Outro algoritmo, criado para avaliar quantas horas de ajuda domiciliar deveriam ser destinadas a residentes gravemente deficientes, foi encontrado com vários vieses, resultando em erros relacionados às necessidades médicas dos beneficiários. Como resultado, o algoritmo direcionou serviços médicos muito necessários para serem cortados, levando a interrupções graves no atendimento de muitos pacientes e, em alguns casos, a hospitalizações.

As consequências de algoritmos falhos podem ser mortais. Um estudo recente se concentrou em uma ferramenta baseada em IA para promover a detecção precoce de sepse, uma doença que mata cerca de 270.000 pessoas por ano. A ferramenta, implantada em mais de 170 hospitais e sistemas de saúde, falhou em prever a sepse em 67% dos pacientes. Gerou alertas falsos de sepse para milhares de outros. A fonte da detecção falha, os pesquisadores descobriram, era que a ferramenta estava sendo usada em novas geografias com diferentes características demográficas dos pacientes em comparação com aquelas em que havia sido treinada. Conclusão: as ferramentas de IA não funcionam da mesma forma em diferentes geografias e demografias, onde estilos de vida dos pacientes, incidência de doenças e acesso a diagnósticos e tratamentos variam.

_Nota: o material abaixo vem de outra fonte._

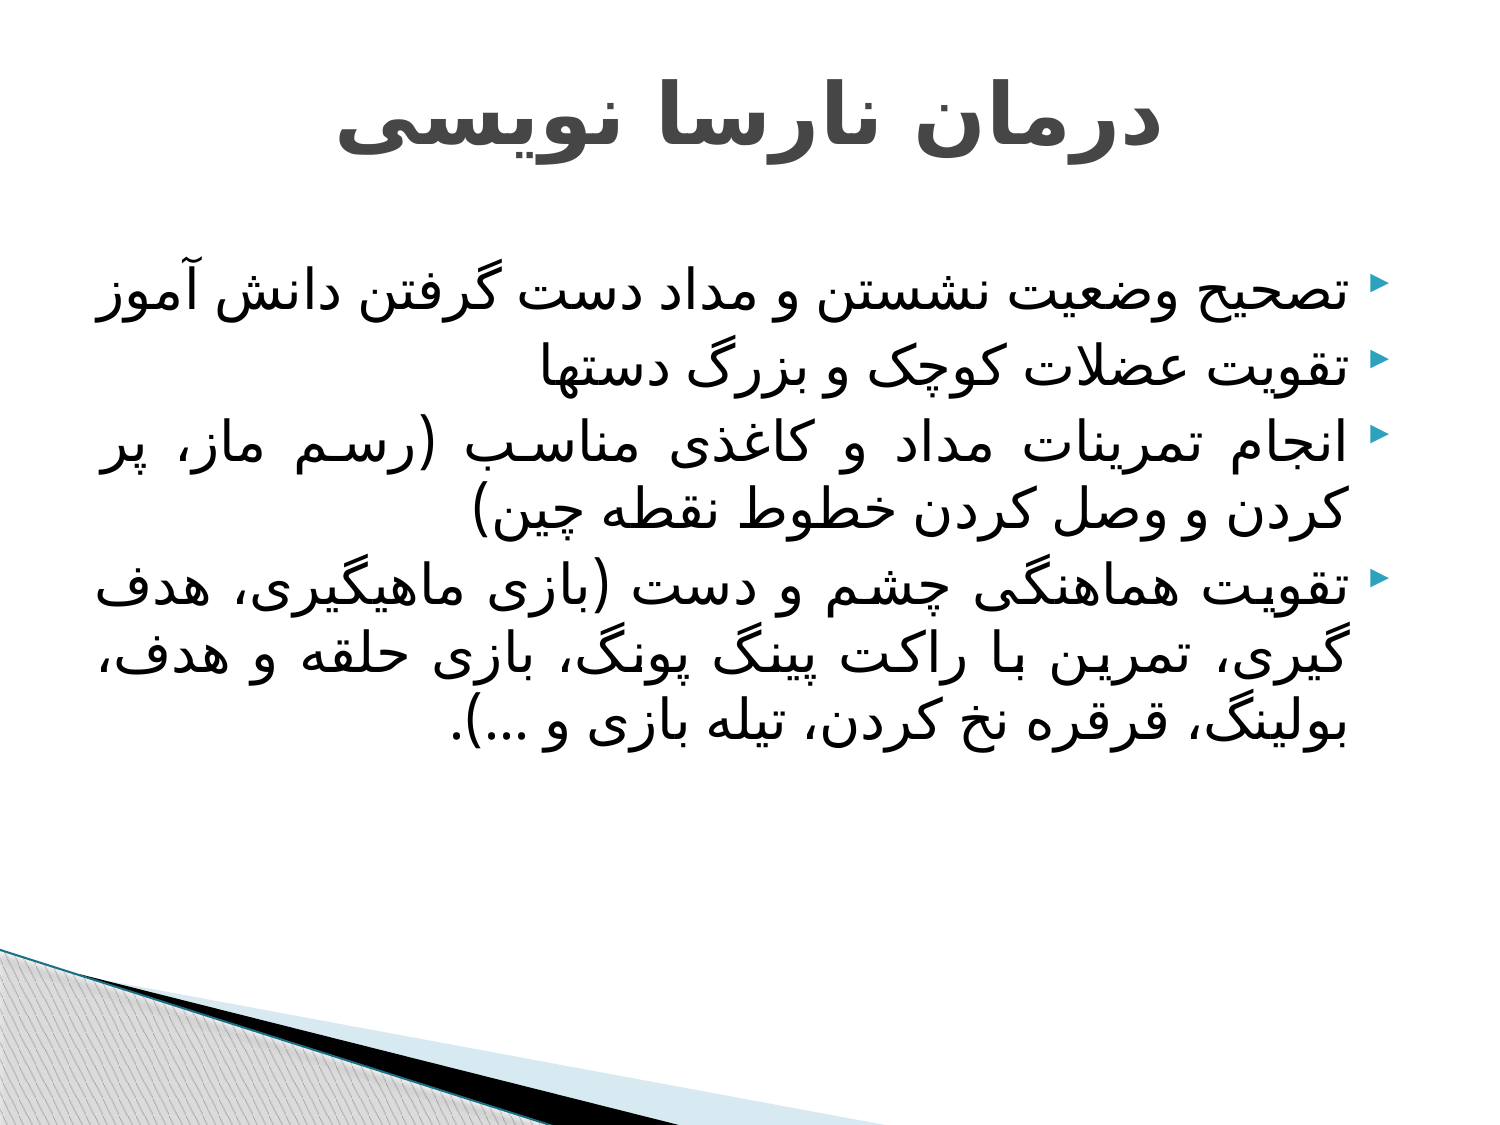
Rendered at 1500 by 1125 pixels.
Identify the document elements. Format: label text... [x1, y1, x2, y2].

title درمان نارسا نویسی [75, 45, 1425, 176]
list تصحیح وضعیت نشستن و مداد دست گرفتن دانش آموز تقویت عضلات کوچک و بزرگ دستها انجام تمرینات مداد و کاغذی مناسب (رسم ماز، پر کردن و وصل کردن خطوط نقطه چین) تقویت هماهنگی چشم و دست (بازی ماهیگیری، هدف گیری، تمرین با راکت پینگ پونگ، بازی حلقه و هدف، بولینگ، قرقره نخ کردن، تیله بازی و ...). [75, 246, 1425, 986]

Particularmente preocupante é o fato de que chatbots alimentados por IA podem usar LLMs que dependem de dados não verificados para a precisão das informações. Informações falsas, conselhos ruins para pacientes e resultados médicos prejudiciais podem resultar.

Precisamos intensificar

Antes que a IA transforme a saúde, a comunidade médica precisa intensificar, insistir na supervisão humana em cada estágio de desenvolvimento e aplicar padrões éticos à implantação.

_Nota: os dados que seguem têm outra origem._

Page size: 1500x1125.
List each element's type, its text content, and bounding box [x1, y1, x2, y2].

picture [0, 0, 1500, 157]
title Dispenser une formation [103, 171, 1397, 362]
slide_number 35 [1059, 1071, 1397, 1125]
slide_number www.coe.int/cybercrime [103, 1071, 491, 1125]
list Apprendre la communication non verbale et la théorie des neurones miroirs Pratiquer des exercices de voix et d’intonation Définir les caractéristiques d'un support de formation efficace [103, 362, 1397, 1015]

Uma abordagem abrangente e multidimensional é necessária ao desenvolver IA na medicina. Isso não é uma tarefa apenas para cientistas de dados, mas também requer um envolvimento profundo de uma mistura diversificada de profissionais – incluindo cientistas de dados, tecnólogos, administradores hospitalares, médicos e outros especialistas médicos de várias origens e com diferentes perspectivas, todos cientes dos perigos de uma IA mal gerenciada – fornecendo a supervisão necessária para garantir que a IA seja uma ferramenta transformadora positiva para a saúde.

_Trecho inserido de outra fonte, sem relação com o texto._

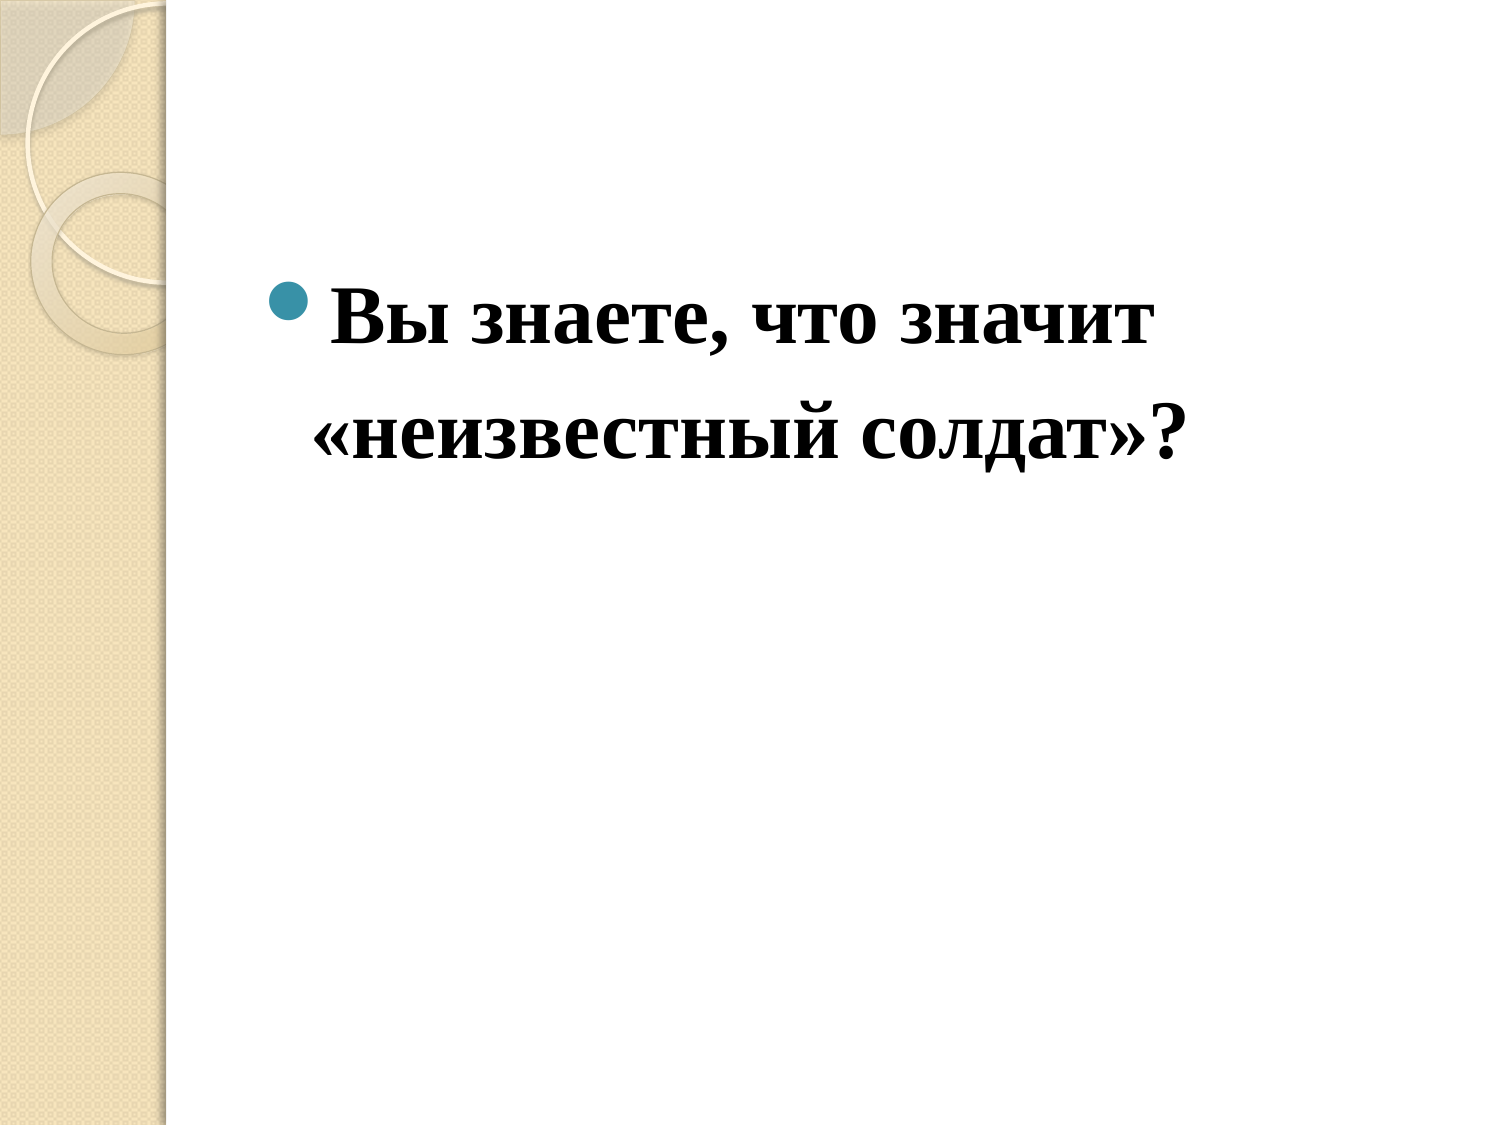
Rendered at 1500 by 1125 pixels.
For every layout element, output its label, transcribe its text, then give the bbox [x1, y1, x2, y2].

Assim como um ensaio clínico de medicamentos requer supervisão da FDA – com princípios orientadores e dados e evidências compartilhados publicamente – a governança da IA na área da saúde requer auditorias independentes, avaliações e escrutínio antes de ser utilizada em ambientes clínicos. A FDA possui processos para regular dispositivos médicos, mas falta financiamento dedicado e caminhos claros para regular novas ferramentas baseadas em IA. Isso deixa os desenvolvedores de IA por conta própria para desenvolver processos que mitiguem o viés – se eles estiverem cientes da necessidade de fazê-lo. A indústria privada, os cientistas de dados e a comunidade médica devem incluir diversidade nas equipes que desenvolvem e implementam IA. A IA pode e deve ser desenvolvida e aplicada à medicina, pois seu potencial é monumental – mas todos nós precisamos reconhecer a complexidade da medicina, especialmente dadas as tendências arraigadas nos dados de treinamento, e exigir um modelo de design que leve isso em conta em cada etapa do processo.

Como médico, um dos primeiros princípios que aprendi na faculdade de medicina é o Juramento Hipocrático. Eu me comprometi a “primeiro, não causar danos”. Agora, como executivo e inovador, meu objetivo é ir além. Construir uma infraestrutura para que a IA funcione corretamente na área da saúde nos aproxima um passo gigante de transformar a saúde para o benefício de todos.

Chevon Rariy, M.D., é Diretora de Saúde e Vice-Presidente Sênior de Saúde Digital na Oncology Care Partners, uma rede inovadora de cuidados oncológicos baseados em valor, além de ser investidora e endocrinologista praticante especializada em oncologia. Ela é co-fundadora da Equity in STEMM, Innovation, & AI, que colabora com acadêmicos, indústria e formuladores de políticas para reduzir as barreiras na área da saúde e promover STEMM (Ciência, Tecnologia, Engenharia, Matemática e Medicina) em comunidades sub-representadas. A Dra. Rariy faz parte de vários conselhos sem fins lucrativos e privados no cruzamento entre saúde digital, tecnologia e equidade, e é uma JOURNEY Fellow 2023.